Tengo recuerdos del pasado. Recuerdos que son sólidos. Si no los hubiera vivido, no los recordaría; pero fueron traumáticos, dolorosos, tormentosos, y, encima, el dolor de los dolores más extremos. Me dolieron, sobre todo, que no me creyeran. Pero el dolor está ahí. Tal como Ken Kesey, también fui un cobaya, pero para el desacato del médico loco de turno, que espero haya muerto y reventado. Ante el sufrimiento de los demás, a nadie le gusta, nadie empatiza, y si empatiza, lo hace con sinrazones, de tal suerte que, al final, es sufrimiento es más pesado.
Ingreso en un manicomio de los muchos que hay en la Comunidad de Madrid. Finales años 90. Me toca un celador despreciable, me ponen en una habitación con polvo y muebles viejos y desvencijados; me dice que no me darán el alta porque de lo contrario me haría famoso y vendría la tele y la demás jodienda. Ganas me dieron de arrancarle las entrañas.

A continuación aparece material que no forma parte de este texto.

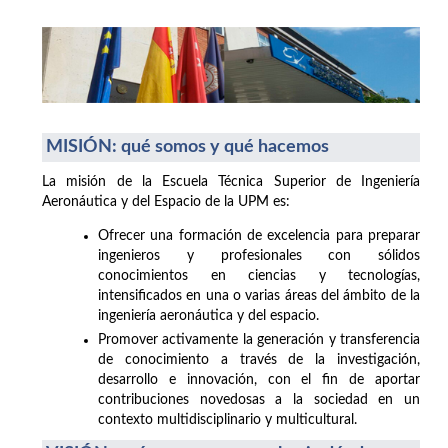
MISIÓN: qué somos y qué hacemos
La misión de la Escuela Técnica Superior de Ingeniería
Aeronáutica y del Espacio de la UPM es:
Ofrecer una formación de excelencia para preparar
ingenieros y profesionales con sólidos
conocimientos en ciencias y tecnologías,
intensificados en una o varias áreas del ámbito de la
ingeniería aeronáutica y del espacio.
Promover activamente la generación y transferencia
de conocimiento a través de la investigación,
desarrollo e innovación, con el fin de aportar
contribuciones novedosas a la sociedad en un
contexto multidisciplinario y multicultural.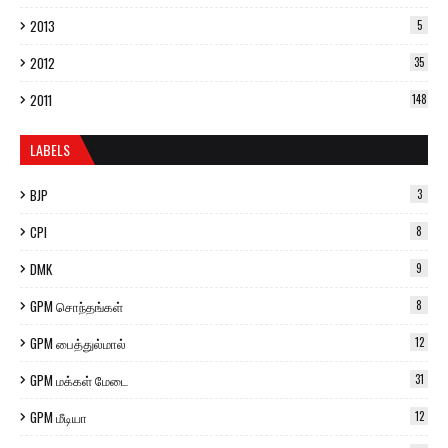
2013
5
2012
35
2011
148
LABELS
BJP
3
CPI
8
DMK
9
GPM சொந்தங்கள்
8
GPM பைத்துல்மால்
12
GPM மக்கள் மேடை
31
GPM மீடியா
12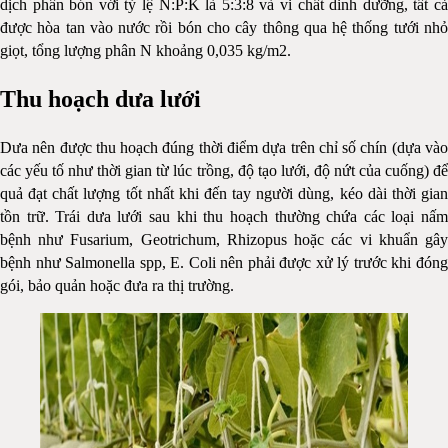
dịch phân bón với tỷ lệ N:P:K là 5:3:8 và vi chất dinh dưỡng, tất cả
được hòa tan vào nước rồi bón cho cây thông qua hệ thống tưới nhỏ
giọt, tổng lượng phân N khoảng 0,035 kg/m2.
Thu hoạch dưa lưới
Dưa nên được thu hoạch đúng thời điểm dựa trên chỉ số chín (dựa vào
các yếu tố như thời gian từ lúc trồng, độ tạo lưới, độ nứt của cuống) để
quả đạt chất lượng tốt nhất khi đến tay người dùng, kéo dài thời gian
tồn trữ. Trái dưa lưới sau khi thu hoạch thường chứa các loại nấm
bệnh như Fusarium, Geotrichum, Rhizopus hoặc các vi khuẩn gây
bệnh như Salmonella spp, E. Coli nên phải được xử lý trước khi đóng
gói, bảo quản hoặc đưa ra thị trường.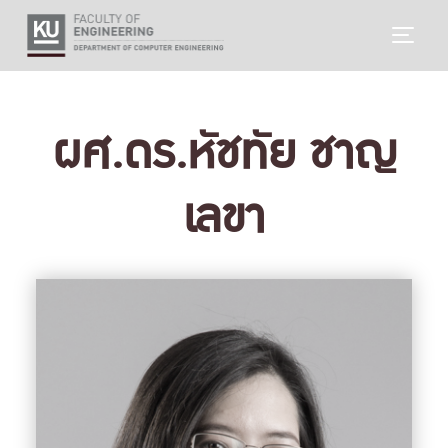
Skip
TOGG
to
content
ผศ.ดร.หัชทัย ชาญ
เลขา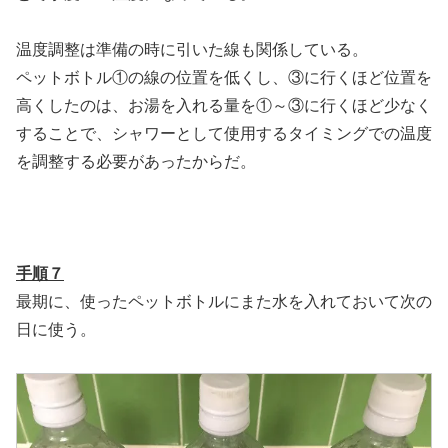
温度調整は準備の時に引いた線も関係している。
ペットボトル①の線の位置を低くし、③に行くほど位置を
高くしたのは、お湯を入れる量を①～③に行くほど少なく
することで、シャワーとして使用するタイミングでの温度
を調整する必要があったからだ。
手順７
最期に、使ったペットボトルにまた水を入れておいて次の
日に使う。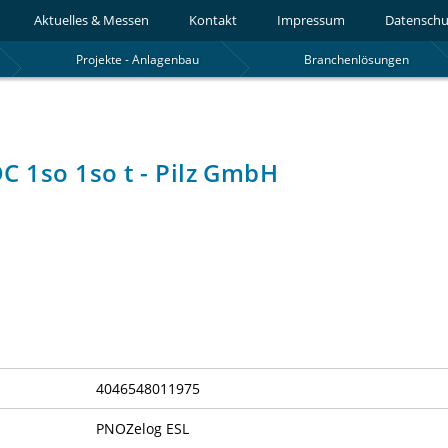
Aktuelles & Messen
Kontakt
Impressum
Datenschu
Projekte - Anlagenbau
Branchenlösungen
 1so 1so t - Pilz GmbH
4046548011975
PNOZelog ESL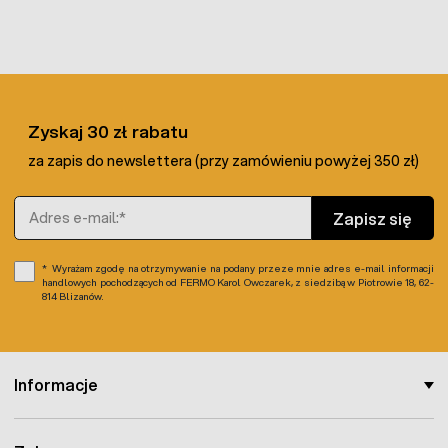
Zyskaj 30 zł rabatu
za zapis do newslettera (przy zamówieniu powyżej 350 zł)
Adres e-mail
Zapisz się
Wyrażam zgodę na otrzymywanie na podany przeze mnie adres e-mail informacji
handlowych pochodzących od FERMO Karol Owczarek, z siedzibą w Piotrowie 18, 62-
814 Blizanów.
Informacje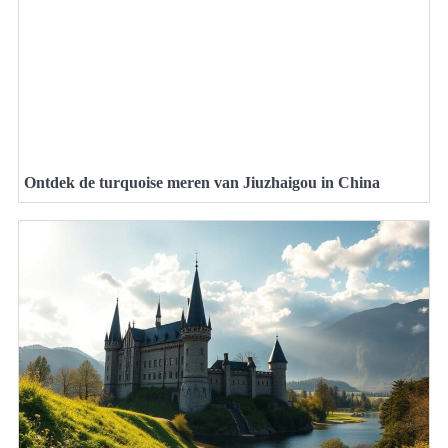
Ontdek de turquoise meren van Jiuzhaigou in China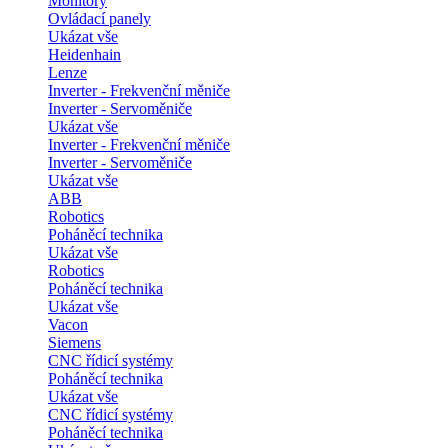
Monitory
Ovládací panely
Ukázat vše
Heidenhain
Lenze
Inverter - Frekvenční měniče
Inverter - Servoměniče
Ukázat vše
Inverter - Frekvenční měniče
Inverter - Servoměniče
Ukázat vše
ABB
Robotics
Poháněcí technika
Ukázat vše
Robotics
Poháněcí technika
Ukázat vše
Vacon
Siemens
CNC řídicí systémy
Poháněcí technika
Ukázat vše
CNC řídicí systémy
Poháněcí technika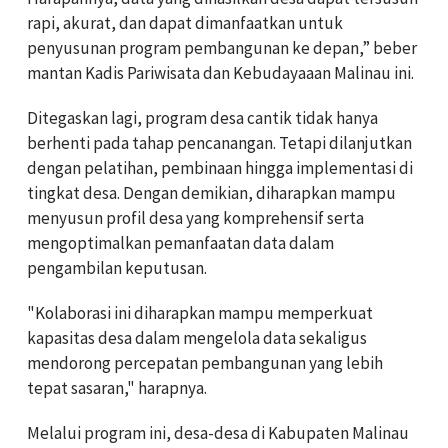
rapi, akurat, dan dapat dimanfaatkan untuk
penyusunan program pembangunan ke depan,” beber
mantan Kadis Pariwisata dan Kebudayaaan Malinau ini.
Ditegaskan lagi, program desa cantik tidak hanya
berhenti pada tahap pencanangan. Tetapi dilanjutkan
dengan pelatihan, pembinaan hingga implementasi di
tingkat desa. Dengan demikian, diharapkan mampu
menyusun profil desa yang komprehensif serta
mengoptimalkan pemanfaatan data dalam
pengambilan keputusan.
"Kolaborasi ini diharapkan mampu memperkuat
kapasitas desa dalam mengelola data sekaligus
mendorong percepatan pembangunan yang lebih
tepat sasaran," harapnya.
Melalui program ini, desa-desa di Kabupaten Malinau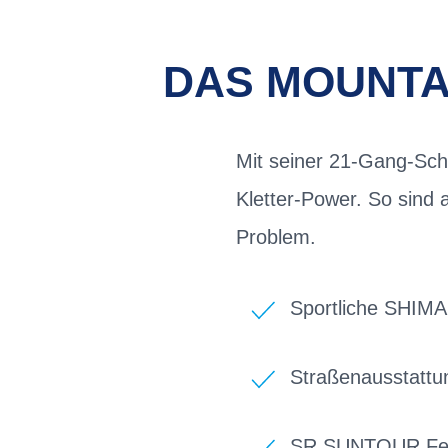
DAS MOUNTAI
Mit seiner 21-Gang-Sch
Kletter-Power. So sind 
Problem.
Sportliche SHIM
Straßenausstattu
SR SUNTOUR Fed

Siempre nos despertaban a las cinco de la mañana, para dar paseos como zombies. Siempre el mismo pasillo de paredes blancas, de puertas blancas y de personal estúpido e idiota. Cansado de la medicación, atontado por las drogas de estos seres del averno; y siempre lo mismo. Monotonía y atonía. Nada en la Nada más absoluta. El agua que sabe amarga, sabe mal. Comento al celador: sabe a meados. Este se calla. Hace su trabajo, pero es un capullo en conserva y con plumas de caballo.
Todo penoso. Me consumí en la monotonía y dolor más absurdo.